Saturday, January 14, 2006

The Morning Read

I have been reading the Daily Reckoning once again and doing some cut and paste quotes for my blog. I enjoy the writing style of these guys but I’m always disappointed by the typo’s I find in their material. There really is no excuse for typos anymore. Not with spell checking available for just about every application. Whenever I find a typo in a commercial publication I automatically think less of the sender. How professional can they be when mistakes like that are published? Why would I want to do business with them? You don’t have to tell me…I know it’s slightly neurotic on my part. Slightly?
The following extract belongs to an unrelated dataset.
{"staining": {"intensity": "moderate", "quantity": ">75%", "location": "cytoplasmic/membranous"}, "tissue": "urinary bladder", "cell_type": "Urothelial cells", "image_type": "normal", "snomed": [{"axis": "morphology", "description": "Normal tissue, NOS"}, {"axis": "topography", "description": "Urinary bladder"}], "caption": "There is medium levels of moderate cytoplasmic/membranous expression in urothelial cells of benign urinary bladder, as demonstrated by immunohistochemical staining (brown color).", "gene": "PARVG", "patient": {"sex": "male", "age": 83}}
OK, very neurotic!

Here is what I read this morning, “When Alan Greenspan started his policy of easy money, Americans got poorer - not richer. Since he became head of the Federal Reserve, personal debt levels rose from $28,892 for the average family in 1987 to $101,386 in 2005 - a jump of 250.9%.”

That’s scary! Why? Because it’s not just one unique indebted idiot that we can safely ignore, it’s the average! And that effects us all. (Affect or effect? Has to be effect…stupid Spell Check!)

“In a desperate move to slow it down, the Federal Reserve has raised short-term interest rates 12 times since June 2004.”

“Unfortunately, many people have no safety net. In September 2004, the personal savings rate among Americans was just 0.2%. In China, it's 25%. And for every $19 an American earns, he spends $20.” Hello? Anyone home?
  
And speaking of homes…“Americans even buy homes they cannot afford. By mid-2005, nearly 50% of homes were purchased with interest-only mortgages - compared to 5% in 2001. And personal bankruptcies have doubled in the last decade. Roughly 43% of American families spend more than they earn each year - meaning that the average household carries some $8,000 in credit card debt that is nearly impossible to pay off.”

1 comment:

  1. “But the American workingman cannot believe it. He put his wife to work years ago...” That’s right, as soon as the voodoo economics that Reagan espoused, failed, everyone had to go to work. The trickledown effect never worked and never will...

    “Then, under the easy money/big spending policies of the Bush/Greenspan team, he sold off his house...a room at a time. Roach estimates that U.S. householders "took out" as much as $600 billion from their houses in mortgage debt last year. It was more than enough to offset the $335 billion they should have earned. But it was a different kind of money; they have to pay it back. With falling incomes, how will the U.S. wage earner be able? And how will the nation squeeze enough money out of these poor working stiffs to pay its trillion dollar debts overseas, let alone make good on its promises to its own people?”